A standard location for them.
The new format is very similar to the KDE format. However, only the tags used in this example are valid:
[MIME-Info text/html] Encoding=UTF-8 Comment=HTML document Comment[af]=... [... etc. other translations ] Patterns=*.htm;*.html; Contents=(starts-with "<HTML")
Specifically, all KDE-specific tags have been removed, as well as the Icon field. Although all desktops need a way to determine the icon for a particular type, the icon used will depend on desktop, and not only on the file type.
Although not part of the name-to-type mapping, the Comment field is left in for the sake of not having too many files.
KDE's Patterns field replaces GNOME's and ROX's ext/regex fields, since it is trivial to detect a pattern in the form '*.ext' and store it in an extension hash table internally. The full power of regular expressions was not being used by either desktop, and glob patterns are more suitable for filename matching anyway.

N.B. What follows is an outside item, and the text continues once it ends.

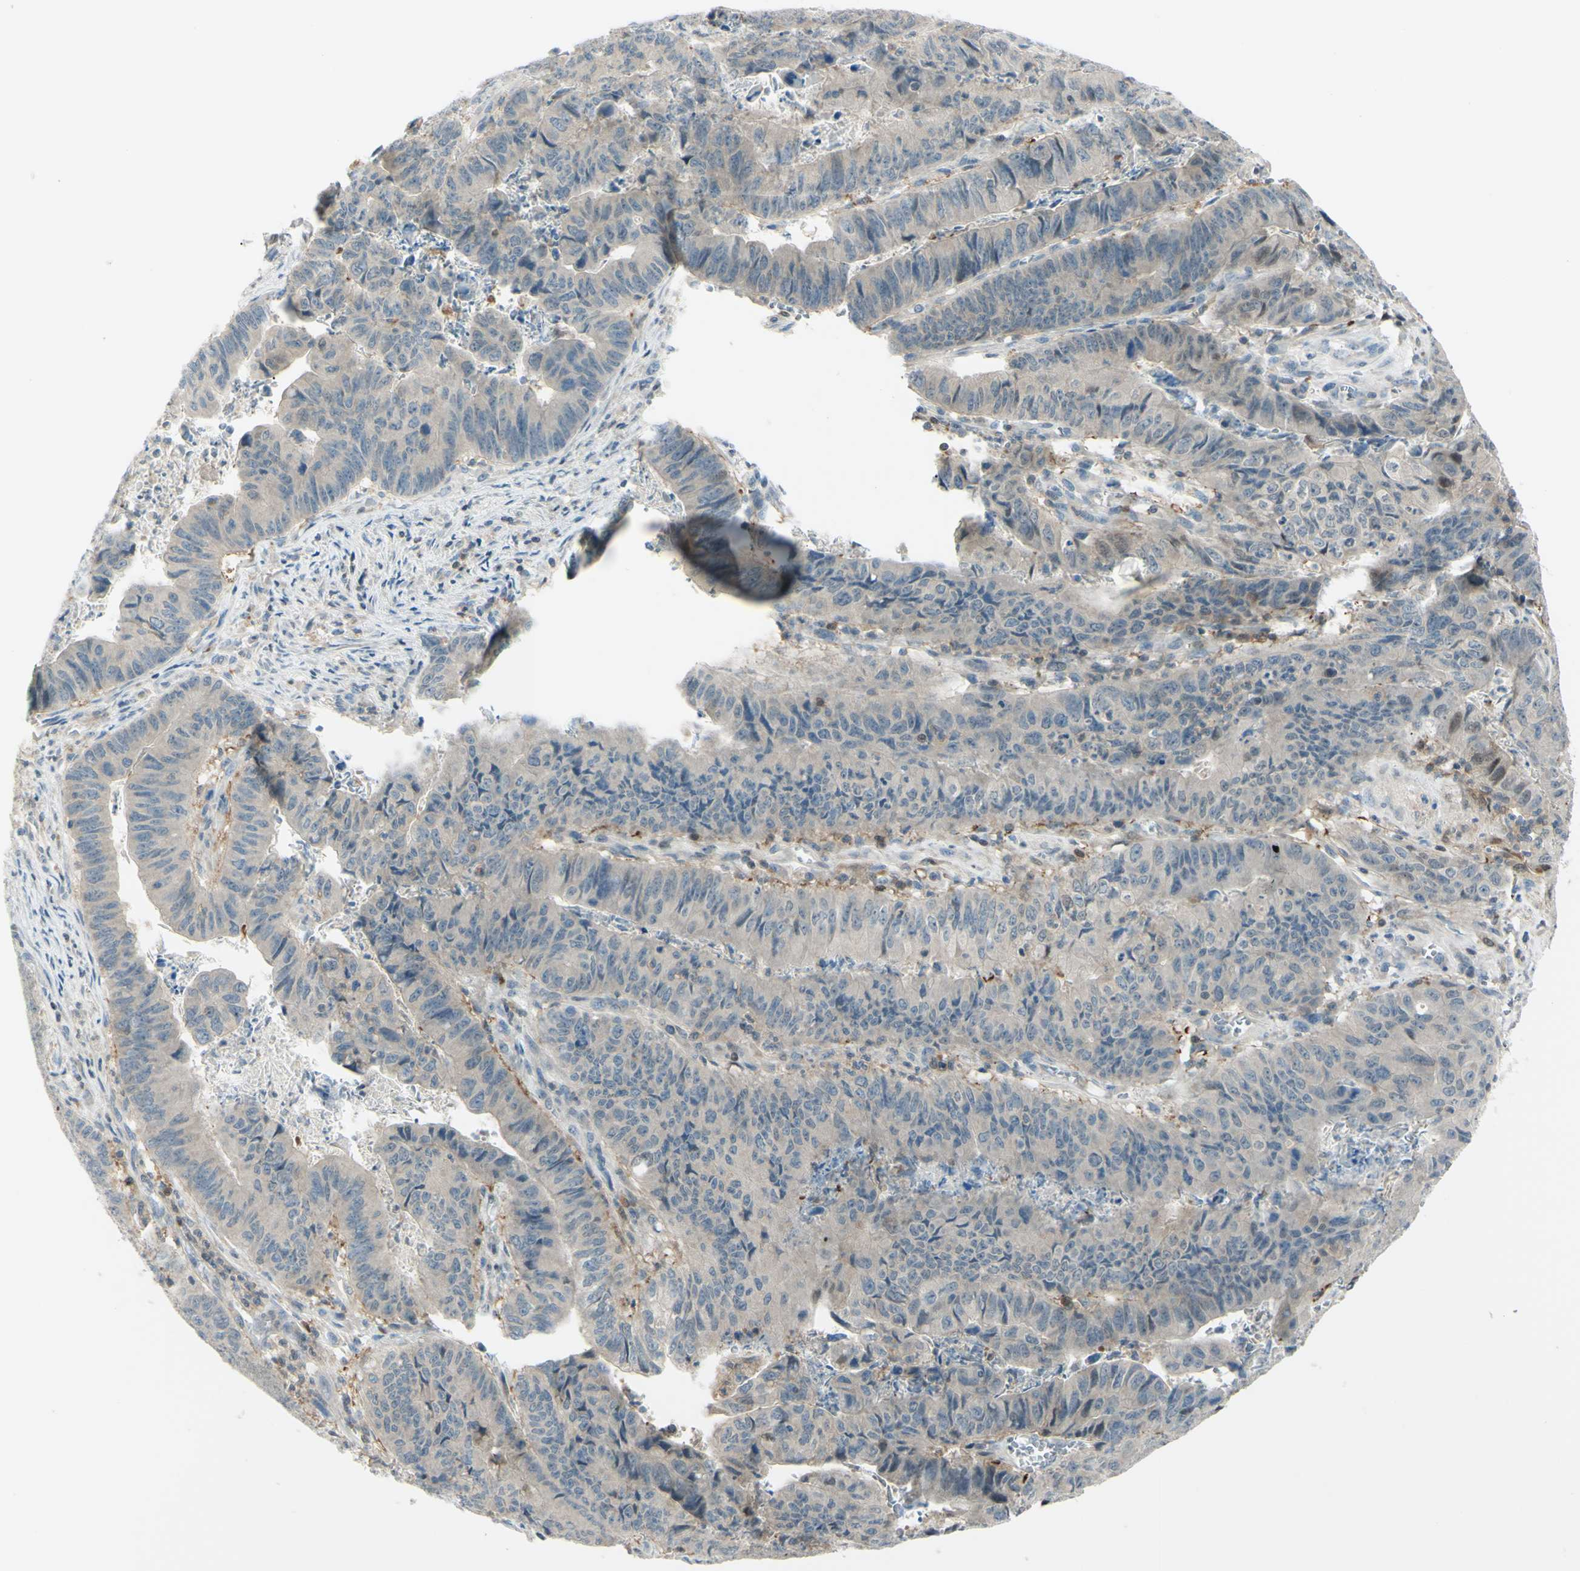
{"staining": {"intensity": "weak", "quantity": ">75%", "location": "cytoplasmic/membranous"}, "tissue": "stomach cancer", "cell_type": "Tumor cells", "image_type": "cancer", "snomed": [{"axis": "morphology", "description": "Adenocarcinoma, NOS"}, {"axis": "topography", "description": "Stomach, lower"}], "caption": "Stomach cancer was stained to show a protein in brown. There is low levels of weak cytoplasmic/membranous expression in about >75% of tumor cells.", "gene": "C1orf159", "patient": {"sex": "male", "age": 77}}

Applications MUST first try a case-sensitive match, then a case-insensitive
one. This is so that main.C
will be seen as a C++ file,
but IMAGE.GIF
will still use the *.gif pattern.
The value of the Contents attribute is a scheme expression. If the expression evaluates to a true value then the file is assumed to be of this type. Since scanning a file's contents can be very slow, applications may choose to do pattern matching first and only fallback to content matching, or not perform it at all.
This is just a vague proposal at the moment. Also, need a list of functions to provide.
If several patterns match then the longest pattern SHOULD be used. In
particular, files with multiple extensions (such as
Data.tar.gz
) MUST match the longest sequence of extensions
(eg '*.tar.gz' in preference to '*.gz'). Literal patterns (eg, 'Makefile') must
be matched before all others. It is acceptable to match patterns of the form
'*.text' before other wildcarded patterns (that is, to special-case extensions
using a hash table).
If the same pattern is defined twice, then they SHOULD be ordered by the directory the rule came from (this is to allow users to override the system defaults if, for example, they are using a common extension to mean something else). If they came from the same directory, either can be used.
If the same type is defined in several places, the Patterns and Comments MUST be merged. If two different comments are provided for the same MIME type in the same language, they should be ordered by directory as before.
Common types (such as MS Word Documents) will be provided in the X Desktop Group's package, which SHOULD be required by all applications using this specification. Since each application will then only be providing information about its own type, conflicts should be rare.
Unlike the KDE system, the files are not arranged in the filesystem by type.
This approach is only possible for a tightly coordinated system. Consider,
for example, that ROX-Filer adds a mapping from
.DirIcon
to 'image/png'. This cannot be specified in
a file called image/png.desktop
without conflicting
with existing definitions for the type.
Since files are not named by type, each file may contain multiple types. The files should be named by the package that they come from to avoid conflicts and reduce loading times.
The directories to be used to load these files are:
/usr/share/mime/mime-info
/usr/local/share/mime/mime-info
~/.mime/mime-info
Programs modifying any of these files MUST update the modification time on
the parent (mime-info
) directory so that applications can
easily detect the change. The rules from the directories in this list take
precedence over conflicting rules from earlier directories. Thus, the user's
settings take precedence over all others.
The system described in this document is intended to allow different programs to see the same file as having the same type. This is to help interoperability. The type determined in this way is only a guess, and an application MUST NOT trust a file based simply on its MIME type. For example, a downloader should not pass a file directly to a launcher application without confirmation simply because the type looks `harmless' (eg, text/plain).